§ WORK REQUIRED
Return every line of the material below without any change, keeping the original order.

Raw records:

Begin

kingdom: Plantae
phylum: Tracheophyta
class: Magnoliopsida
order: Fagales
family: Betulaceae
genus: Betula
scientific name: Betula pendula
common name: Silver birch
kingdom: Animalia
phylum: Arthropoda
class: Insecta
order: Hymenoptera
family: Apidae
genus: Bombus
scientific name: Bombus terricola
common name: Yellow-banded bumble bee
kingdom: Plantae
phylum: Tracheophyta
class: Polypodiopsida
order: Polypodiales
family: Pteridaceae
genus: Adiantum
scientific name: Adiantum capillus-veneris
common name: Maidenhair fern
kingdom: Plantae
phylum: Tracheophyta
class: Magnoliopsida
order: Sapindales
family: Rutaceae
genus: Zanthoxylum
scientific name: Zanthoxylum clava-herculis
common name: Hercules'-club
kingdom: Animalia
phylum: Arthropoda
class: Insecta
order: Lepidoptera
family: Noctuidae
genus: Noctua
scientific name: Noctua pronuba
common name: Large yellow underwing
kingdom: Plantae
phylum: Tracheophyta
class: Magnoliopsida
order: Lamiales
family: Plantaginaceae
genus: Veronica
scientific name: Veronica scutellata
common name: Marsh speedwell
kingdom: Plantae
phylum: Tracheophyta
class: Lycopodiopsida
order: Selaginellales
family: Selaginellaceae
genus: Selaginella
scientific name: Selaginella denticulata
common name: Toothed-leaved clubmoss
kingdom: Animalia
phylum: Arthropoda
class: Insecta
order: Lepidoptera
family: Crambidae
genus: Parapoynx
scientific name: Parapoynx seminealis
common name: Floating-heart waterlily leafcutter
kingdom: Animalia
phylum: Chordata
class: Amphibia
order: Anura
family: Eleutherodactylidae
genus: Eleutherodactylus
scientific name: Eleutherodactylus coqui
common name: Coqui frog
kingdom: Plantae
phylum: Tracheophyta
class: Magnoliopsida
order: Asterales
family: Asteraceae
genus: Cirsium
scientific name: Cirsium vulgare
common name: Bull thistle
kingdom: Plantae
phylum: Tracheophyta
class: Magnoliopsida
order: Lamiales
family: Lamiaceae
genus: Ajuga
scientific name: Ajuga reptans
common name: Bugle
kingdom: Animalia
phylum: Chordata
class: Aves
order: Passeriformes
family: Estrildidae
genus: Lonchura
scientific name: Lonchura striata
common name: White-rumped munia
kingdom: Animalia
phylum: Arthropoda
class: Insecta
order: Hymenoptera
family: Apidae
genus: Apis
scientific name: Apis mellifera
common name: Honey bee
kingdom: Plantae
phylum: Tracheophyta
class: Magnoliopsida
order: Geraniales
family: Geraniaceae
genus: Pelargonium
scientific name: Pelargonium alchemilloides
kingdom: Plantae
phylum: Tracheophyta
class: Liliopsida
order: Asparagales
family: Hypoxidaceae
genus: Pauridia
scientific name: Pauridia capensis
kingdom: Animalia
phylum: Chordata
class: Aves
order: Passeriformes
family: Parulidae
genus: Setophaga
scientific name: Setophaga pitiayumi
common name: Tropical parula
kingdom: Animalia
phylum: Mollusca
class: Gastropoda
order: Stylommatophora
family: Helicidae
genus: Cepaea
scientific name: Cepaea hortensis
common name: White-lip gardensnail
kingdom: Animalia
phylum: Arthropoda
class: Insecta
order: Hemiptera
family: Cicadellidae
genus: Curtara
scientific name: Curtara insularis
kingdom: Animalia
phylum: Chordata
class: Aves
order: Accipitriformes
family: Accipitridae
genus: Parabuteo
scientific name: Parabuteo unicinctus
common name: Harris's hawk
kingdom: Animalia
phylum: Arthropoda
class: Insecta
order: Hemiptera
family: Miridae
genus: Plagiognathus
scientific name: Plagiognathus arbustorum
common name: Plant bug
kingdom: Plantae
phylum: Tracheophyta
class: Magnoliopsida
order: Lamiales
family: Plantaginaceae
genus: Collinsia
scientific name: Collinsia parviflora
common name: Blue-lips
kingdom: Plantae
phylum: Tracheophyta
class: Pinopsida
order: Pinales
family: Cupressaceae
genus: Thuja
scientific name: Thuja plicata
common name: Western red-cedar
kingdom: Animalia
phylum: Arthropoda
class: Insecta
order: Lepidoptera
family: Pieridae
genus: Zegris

End

§ EXERCISE RESPONSE
kingdom: Plantae
phylum: Tracheophyta
class: Magnoliopsida
order: Fagales
family: Betulaceae
genus: Betula
scientific name: Betula pendula
common name: Silver birch
kingdom: Animalia
phylum: Arthropoda
class: Insecta
order: Hymenoptera
family: Apidae
genus: Bombus
scientific name: Bombus terricola
common name: Yellow-banded bumble bee
kingdom: Plantae
phylum: Tracheophyta
class: Polypodiopsida
order: Polypodiales
family: Pteridaceae
genus: Adiantum
scientific name: Adiantum capillus-veneris
common name: Maidenhair fern
kingdom: Plantae
phylum: Tracheophyta
class: Magnoliopsida
order: Sapindales
family: Rutaceae
genus: Zanthoxylum
scientific name: Zanthoxylum clava-herculis
common name: Hercules'-club
kingdom: Animalia
phylum: Arthropoda
class: Insecta
order: Lepidoptera
family: Noctuidae
genus: Noctua
scientific name: Noctua pronuba
common name: Large yellow underwing
kingdom: Plantae
phylum: Tracheophyta
class: Magnoliopsida
order: Lamiales
family: Plantaginaceae
genus: Veronica
scientific name: Veronica scutellata
common name: Marsh speedwell
kingdom: Plantae
phylum: Tracheophyta
class: Lycopodiopsida
order: Selaginellales
family: Selaginellaceae
genus: Selaginella
scientific name: Selaginella denticulata
common name: Toothed-leaved clubmoss
kingdom: Animalia
phylum: Arthropoda
class: Insecta
order: Lepidoptera
family: Crambidae
genus: Parapoynx
scientific name: Parapoynx seminealis
common name: Floating-heart waterlily leafcutter
kingdom: Animalia
phylum: Chordata
class: Amphibia
order: Anura
family: Eleutherodactylidae
genus: Eleutherodactylus
scientific name: Eleutherodactylus coqui
common name: Coqui frog
kingdom: Plantae
phylum: Tracheophyta
class: Magnoliopsida
order: Asterales
family: Asteraceae
genus: Cirsium
scientific name: Cirsium vulgare
common name: Bull thistle
kingdom: Plantae
phylum: Tracheophyta
class: Magnoliopsida
order: Lamiales
family: Lamiaceae
genus: Ajuga
scientific name: Ajuga reptans
common name: Bugle
kingdom: Animalia
phylum: Chordata
class: Aves
order: Passeriformes
family: Estrildidae
genus: Lonchura
scientific name: Lonchura striata
common name: White-rumped munia
kingdom: Animalia
phylum: Arthropoda
class: Insecta
order: Hymenoptera
family: Apidae
genus: Apis
scientific name: Apis mellifera
common name: Honey bee
kingdom: Plantae
phylum: Tracheophyta
class: Magnoliopsida
order: Geraniales
family: Geraniaceae
genus: Pelargonium
scientific name: Pelargonium alchemilloides
kingdom: Plantae
phylum: Tracheophyta
class: Liliopsida
order: Asparagales
family: Hypoxidaceae
genus: Pauridia
scientific name: Pauridia capensis
kingdom: Animalia
phylum: Chordata
class: Aves
order: Passeriformes
family: Parulidae
genus: Setophaga
scientific name: Setophaga pitiayumi
common name: Tropical parula
kingdom: Animalia
phylum: Mollusca
class: Gastropoda
order: Stylommatophora
family: Helicidae
genus: Cepaea
scientific name: Cepaea hortensis
common name: White-lip gardensnail
kingdom: Animalia
phylum: Arthropoda
class: Insecta
order: Hemiptera
family: Cicadellidae
genus: Curtara
scientific name: Curtara insularis
kingdom: Animalia
phylum: Chordata
class: Aves
order: Accipitriformes
family: Accipitridae
genus: Parabuteo
scientific name: Parabuteo unicinctus
common name: Harris's hawk
kingdom: Animalia
phylum: Arthropoda
class: Insecta
order: Hemiptera
family: Miridae
genus: Plagiognathus
scientific name: Plagiognathus arbustorum
common name: Plant bug
kingdom: Plantae
phylum: Tracheophyta
class: Magnoliopsida
order: Lamiales
family: Plantaginaceae
genus: Collinsia
scientific name: Collinsia parviflora
common name: Blue-lips
kingdom: Plantae
phylum: Tracheophyta
class: Pinopsida
order: Pinales
family: Cupressaceae
genus: Thuja
scientific name: Thuja plicata
common name: Western red-cedar
kingdom: Animalia
phylum: Arthropoda
class: Insecta
order: Lepidoptera
family: Pieridae
genus: Zegris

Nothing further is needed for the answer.